Choose Huntress or Palo Alto Networks
Choose Huntress if
- MSPs wanting a channel-first MDR partner with multi-tenant management and volume pricing
- SMBs needing affordable MDR with minimal overhead, deploys in 30 minutes
- Microsoft 365 environments needing identity threat detection alongside endpoint coverage
Choose Palo Alto Networks if
- Enterprise organizations already invested in the Palo Alto ecosystem (NGFW, Prisma, WildFire) wanting native MDR
- US government and defense organizations needing FedRAMP Moderate, DoD IL5, StateRAMP compliance
- Large enterprises facing sophisticated threats needing Unit 42 threat intelligence (500B events/day)
- You need Cloud and SaaS and Identity and Network coverage included in base pricing
- Breach warranty matters to you (Palo Alto Networks offers one, Huntress does not)
What’s actually different
Buyer brief
Updated 2026-03-09
Fit. Huntress is purpose-built for small businesses and MSP-managed environments at around $2.50-3.50/endpoint/month. Unit 42 MDR requires the Cortex XDR or XSIAM platform, serves mid-market to enterprise and stacks platform licensing, Data Lake storage and MDR service fees into a total cost that works only at scale.
Response. Huntress deploys in 30 minutes with pre-built RMM scripts while Unit 42 takes 4-8 weeks for enterprise deployments. Huntress covers endpoints in the base product, adding identity, SIEM and training as optional extras. Unit 42 covers endpoints, cloud, SaaS, identity and network natively through the Cortex platform.
Cost and scope. Unit 42 brings 500 billion daily threat intelligence events and a 250-hour IR guarantee on the Premium tier, while Huntress publishes sub-1% false positives and 8-minute average response times.

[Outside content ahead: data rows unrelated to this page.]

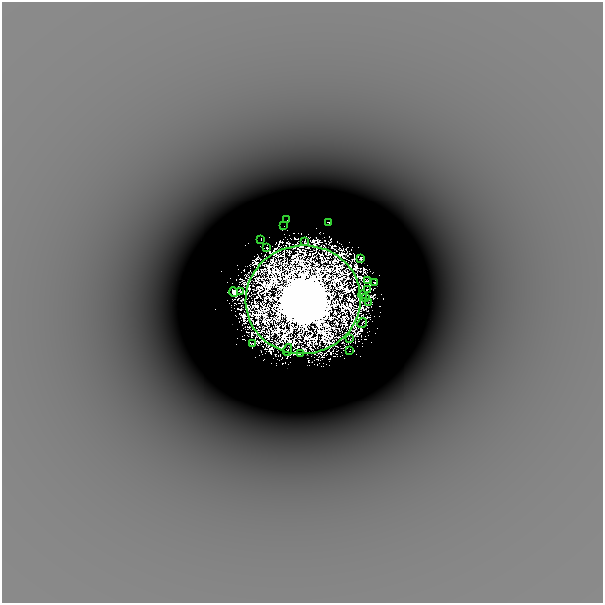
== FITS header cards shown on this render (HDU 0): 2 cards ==
NAXIS1  =                  601
NAXIS2  =                  601

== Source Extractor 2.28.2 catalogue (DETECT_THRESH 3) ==
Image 601 x 601 px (HDU 0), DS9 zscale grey, 1 PNG px = 1 image px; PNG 605 x 605 px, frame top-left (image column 1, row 601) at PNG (2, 2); each listed source drawn as its Kron ellipse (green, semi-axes under 4 px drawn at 4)
Background -1.40e-04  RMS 3.8e-05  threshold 1.14e-04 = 3 sigma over >= 5 px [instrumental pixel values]
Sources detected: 29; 7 with non-positive FLUX_AUTO (blend fragments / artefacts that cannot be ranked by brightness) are neither listed nor drawn; the other 22 listed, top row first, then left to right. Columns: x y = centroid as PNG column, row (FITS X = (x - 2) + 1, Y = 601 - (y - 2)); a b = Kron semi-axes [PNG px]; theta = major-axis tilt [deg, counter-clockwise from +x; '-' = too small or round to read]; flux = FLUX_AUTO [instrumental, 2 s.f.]
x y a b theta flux
287 220 2 2 - 0.0053
329 222 3 2 - 0.037
284 226 2 2 - 0.0045
261 239 2 2 - 0.012
305 242 3 2 - 0.018
267 248 3 3 - 0.054
361 258 3 3 - 0.011
367 281 4 2 - 0.038
374 282 2 2 - 0.023
368 290 3 3 - 0.025
240 291 3 2 - 0.03
234 292 5 3 - 0.17
362 295 4 2 - 0.026
365 297 3 3 - 0.0081
303 300 57 54 9 140
368 302 3 2 - 0.0019
362 323 5 2 - 0.018
349 338 3 2 - 0.016
252 343 3 2 - 0.0012
288 350 6 2 74 0.017
349 351 2 2 - 0.014
301 354 3 2 - 0.012
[7 non-positive-flux detections neither listed nor drawn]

Both include proactive threat hunting.
FAQ
What is the main difference between Huntress and Palo Alto Networks?
Huntress is a MSP-channel that is platform-native (requires their own security stack). Palo Alto Networks is a Platform vendor that is platform-native (requires their own security stack). Huntress covers 1 attack surfaces in base pricing vs. 5 for Palo Alto Networks.
How do Huntress and Palo Alto Networks differ in response capabilities?

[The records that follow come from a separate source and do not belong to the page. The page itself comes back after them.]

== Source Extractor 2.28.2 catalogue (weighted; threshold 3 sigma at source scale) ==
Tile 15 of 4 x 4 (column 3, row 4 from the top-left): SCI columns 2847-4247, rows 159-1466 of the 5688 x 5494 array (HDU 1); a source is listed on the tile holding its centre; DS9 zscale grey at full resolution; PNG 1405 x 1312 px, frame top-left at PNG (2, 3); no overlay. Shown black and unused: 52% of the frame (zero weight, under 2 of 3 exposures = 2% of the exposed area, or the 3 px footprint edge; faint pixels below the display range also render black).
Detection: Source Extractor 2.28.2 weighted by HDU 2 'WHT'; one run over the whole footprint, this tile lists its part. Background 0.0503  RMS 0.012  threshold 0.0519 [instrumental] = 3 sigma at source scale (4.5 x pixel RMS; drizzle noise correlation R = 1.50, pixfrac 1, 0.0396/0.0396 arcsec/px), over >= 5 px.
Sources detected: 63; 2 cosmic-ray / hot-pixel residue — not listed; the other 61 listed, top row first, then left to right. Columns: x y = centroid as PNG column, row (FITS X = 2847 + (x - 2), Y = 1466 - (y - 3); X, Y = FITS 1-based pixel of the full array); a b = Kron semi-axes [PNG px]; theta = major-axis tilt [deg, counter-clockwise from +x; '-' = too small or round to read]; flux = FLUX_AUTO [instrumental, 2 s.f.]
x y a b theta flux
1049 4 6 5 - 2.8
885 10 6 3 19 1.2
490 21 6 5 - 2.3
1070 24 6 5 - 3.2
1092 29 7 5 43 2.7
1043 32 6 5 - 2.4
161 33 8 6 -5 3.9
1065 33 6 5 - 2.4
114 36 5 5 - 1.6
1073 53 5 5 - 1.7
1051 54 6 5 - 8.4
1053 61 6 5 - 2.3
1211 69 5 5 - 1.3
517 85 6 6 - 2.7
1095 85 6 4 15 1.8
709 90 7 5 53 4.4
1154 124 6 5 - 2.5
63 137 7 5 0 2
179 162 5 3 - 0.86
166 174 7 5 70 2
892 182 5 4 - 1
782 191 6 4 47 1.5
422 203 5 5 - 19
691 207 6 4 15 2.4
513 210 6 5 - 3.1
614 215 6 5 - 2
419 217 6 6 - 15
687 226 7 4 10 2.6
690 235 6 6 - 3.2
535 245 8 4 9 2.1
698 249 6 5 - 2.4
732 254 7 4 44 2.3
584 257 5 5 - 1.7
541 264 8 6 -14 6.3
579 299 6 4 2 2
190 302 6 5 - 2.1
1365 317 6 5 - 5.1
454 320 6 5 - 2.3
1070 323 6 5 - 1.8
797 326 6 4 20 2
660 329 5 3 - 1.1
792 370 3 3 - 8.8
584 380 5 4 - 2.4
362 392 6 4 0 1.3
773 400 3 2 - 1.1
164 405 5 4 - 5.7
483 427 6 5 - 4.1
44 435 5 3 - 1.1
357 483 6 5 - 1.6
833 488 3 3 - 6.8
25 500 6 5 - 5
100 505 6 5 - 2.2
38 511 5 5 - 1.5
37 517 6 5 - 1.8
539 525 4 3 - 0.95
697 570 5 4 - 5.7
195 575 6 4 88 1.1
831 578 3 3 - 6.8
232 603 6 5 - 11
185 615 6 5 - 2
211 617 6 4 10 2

Huntress supports 5 autonomous actions (endpoint isolation, process termination, network containment, account disable, file quarantine) and approval is configurable. Palo Alto Networks supports 6 autonomous actions (endpoint isolation, process termination, network containment, account disable, file quarantine, custom playbooks) and approval is configurable.
How does Huntress pricing compare to Palo Alto Networks?
Huntress pricing: Estimated ~$2.50-$3.50/endpoint/month for EDR (community-reported). Not officially published. Volume discounts decrease price. (50-seat minimum). Palo Alto Networks pricing: Cortex XDR Pro: ~$81/endpoint/year reported (platform only, pricing sources vary). Unit 42 MDR service is additional custom pricing. Total cost depends on endpoints, tier, coverage scope, and contract terms.. Watch for with Huntress: 50-endpoint minimum for standard plan, under 50 requires sales engagement; Each product (EDR, ITDR, SIEM, SAT) priced separately, full stack costs add up. Watch for with Palo Alto Networks: Cortex XDR/XSIAM platform license is a significant prerequisite cost on top of MDR service fee; Cortex Data Lake storage costs are separate and scale with data volume.